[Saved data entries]
┏━━

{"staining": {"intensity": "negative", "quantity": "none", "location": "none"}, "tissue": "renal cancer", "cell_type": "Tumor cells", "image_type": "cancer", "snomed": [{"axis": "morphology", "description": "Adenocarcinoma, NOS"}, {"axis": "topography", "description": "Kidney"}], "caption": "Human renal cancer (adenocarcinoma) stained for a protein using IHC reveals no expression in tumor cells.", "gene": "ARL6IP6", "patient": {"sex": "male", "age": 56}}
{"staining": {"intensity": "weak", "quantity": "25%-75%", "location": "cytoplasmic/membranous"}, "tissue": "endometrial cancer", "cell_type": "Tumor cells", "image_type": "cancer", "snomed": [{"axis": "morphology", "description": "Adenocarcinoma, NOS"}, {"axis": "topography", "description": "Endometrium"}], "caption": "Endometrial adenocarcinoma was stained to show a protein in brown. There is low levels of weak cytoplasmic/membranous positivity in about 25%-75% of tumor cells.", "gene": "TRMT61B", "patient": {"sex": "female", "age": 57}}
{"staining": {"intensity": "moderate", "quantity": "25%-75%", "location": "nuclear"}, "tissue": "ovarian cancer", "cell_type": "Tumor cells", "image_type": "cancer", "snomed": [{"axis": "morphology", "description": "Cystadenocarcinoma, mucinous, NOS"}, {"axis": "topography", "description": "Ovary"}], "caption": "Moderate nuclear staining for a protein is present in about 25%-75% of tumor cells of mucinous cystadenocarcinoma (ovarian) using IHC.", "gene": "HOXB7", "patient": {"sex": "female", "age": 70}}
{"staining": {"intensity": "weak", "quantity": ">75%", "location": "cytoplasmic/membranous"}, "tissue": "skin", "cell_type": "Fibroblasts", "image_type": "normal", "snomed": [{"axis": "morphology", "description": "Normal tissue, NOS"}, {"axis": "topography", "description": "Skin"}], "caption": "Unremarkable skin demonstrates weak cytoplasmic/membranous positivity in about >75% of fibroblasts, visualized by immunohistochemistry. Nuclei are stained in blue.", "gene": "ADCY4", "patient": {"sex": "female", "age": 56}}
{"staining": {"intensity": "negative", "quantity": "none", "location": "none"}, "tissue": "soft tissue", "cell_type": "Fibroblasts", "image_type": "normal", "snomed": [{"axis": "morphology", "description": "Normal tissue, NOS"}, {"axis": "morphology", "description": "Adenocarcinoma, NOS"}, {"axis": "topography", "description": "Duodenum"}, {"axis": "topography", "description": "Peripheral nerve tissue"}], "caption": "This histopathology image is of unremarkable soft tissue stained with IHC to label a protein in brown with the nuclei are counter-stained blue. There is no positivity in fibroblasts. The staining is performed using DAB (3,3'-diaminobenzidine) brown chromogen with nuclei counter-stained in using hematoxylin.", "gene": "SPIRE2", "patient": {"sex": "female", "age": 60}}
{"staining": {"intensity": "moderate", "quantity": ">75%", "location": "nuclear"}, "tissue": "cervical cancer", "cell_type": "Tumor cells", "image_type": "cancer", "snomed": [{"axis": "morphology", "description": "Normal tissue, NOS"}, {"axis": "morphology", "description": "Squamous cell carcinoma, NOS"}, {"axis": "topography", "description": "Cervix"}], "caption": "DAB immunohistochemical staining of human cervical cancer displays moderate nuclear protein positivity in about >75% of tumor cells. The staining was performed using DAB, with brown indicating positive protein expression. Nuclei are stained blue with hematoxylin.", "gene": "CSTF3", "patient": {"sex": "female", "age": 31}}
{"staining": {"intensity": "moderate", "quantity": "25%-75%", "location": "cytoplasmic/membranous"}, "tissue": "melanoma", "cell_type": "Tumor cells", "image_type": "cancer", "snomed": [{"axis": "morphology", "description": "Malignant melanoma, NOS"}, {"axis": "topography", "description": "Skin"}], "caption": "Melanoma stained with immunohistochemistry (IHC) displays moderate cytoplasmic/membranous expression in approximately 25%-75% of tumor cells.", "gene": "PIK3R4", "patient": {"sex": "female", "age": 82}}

┗━━

Task instructions =>
The answer should contain only the lines from the first line of the entries through the line holding "skin demonstrates weak", each exactly as written.

Written answer =>
{"staining": {"intensity": "negative", "quantity": "none", "location": "none"}, "tissue": "renal cancer", "cell_type": "Tumor cells", "image_type": "cancer", "snomed": [{"axis": "morphology", "description": "Adenocarcinoma, NOS"}, {"axis": "topography", "description": "Kidney"}], "caption": "Human renal cancer (adenocarcinoma) stained for a protein using IHC reveals no expression in tumor cells.", "gene": "ARL6IP6", "patient": {"sex": "male", "age": 56}}
{"staining": {"intensity": "weak", "quantity": "25%-75%", "location": "cytoplasmic/membranous"}, "tissue": "endometrial cancer", "cell_type": "Tumor cells", "image_type": "cancer", "snomed": [{"axis": "morphology", "description": "Adenocarcinoma, NOS"}, {"axis": "topography", "description": "Endometrium"}], "caption": "Endometrial adenocarcinoma was stained to show a protein in brown. There is low levels of weak cytoplasmic/membranous positivity in about 25%-75% of tumor cells.", "gene": "TRMT61B", "patient": {"sex": "female", "age": 57}}
{"staining": {"intensity": "moderate", "quantity": "25%-75%", "location": "nuclear"}, "tissue": "ovarian cancer", "cell_type": "Tumor cells", "image_type": "cancer", "snomed": [{"axis": "morphology", "description": "Cystadenocarcinoma, mucinous, NOS"}, {"axis": "topography", "description": "Ovary"}], "caption": "Moderate nuclear staining for a protein is present in about 25%-75% of tumor cells of mucinous cystadenocarcinoma (ovarian) using IHC.", "gene": "HOXB7", "patient": {"sex": "female", "age": 70}}
{"staining": {"intensity": "weak", "quantity": ">75%", "location": "cytoplasmic/membranous"}, "tissue": "skin", "cell_type": "Fibroblasts", "image_type": "normal", "snomed": [{"axis": "morphology", "description": "Normal tissue, NOS"}, {"axis": "topography", "description": "Skin"}], "caption": "Unremarkable skin demonstrates weak cytoplasmic/membranous positivity in about >75% of fibroblasts, visualized by immunohistochemistry. Nuclei are stained in blue.", "gene": "ADCY4", "patient": {"sex": "female", "age": 56}}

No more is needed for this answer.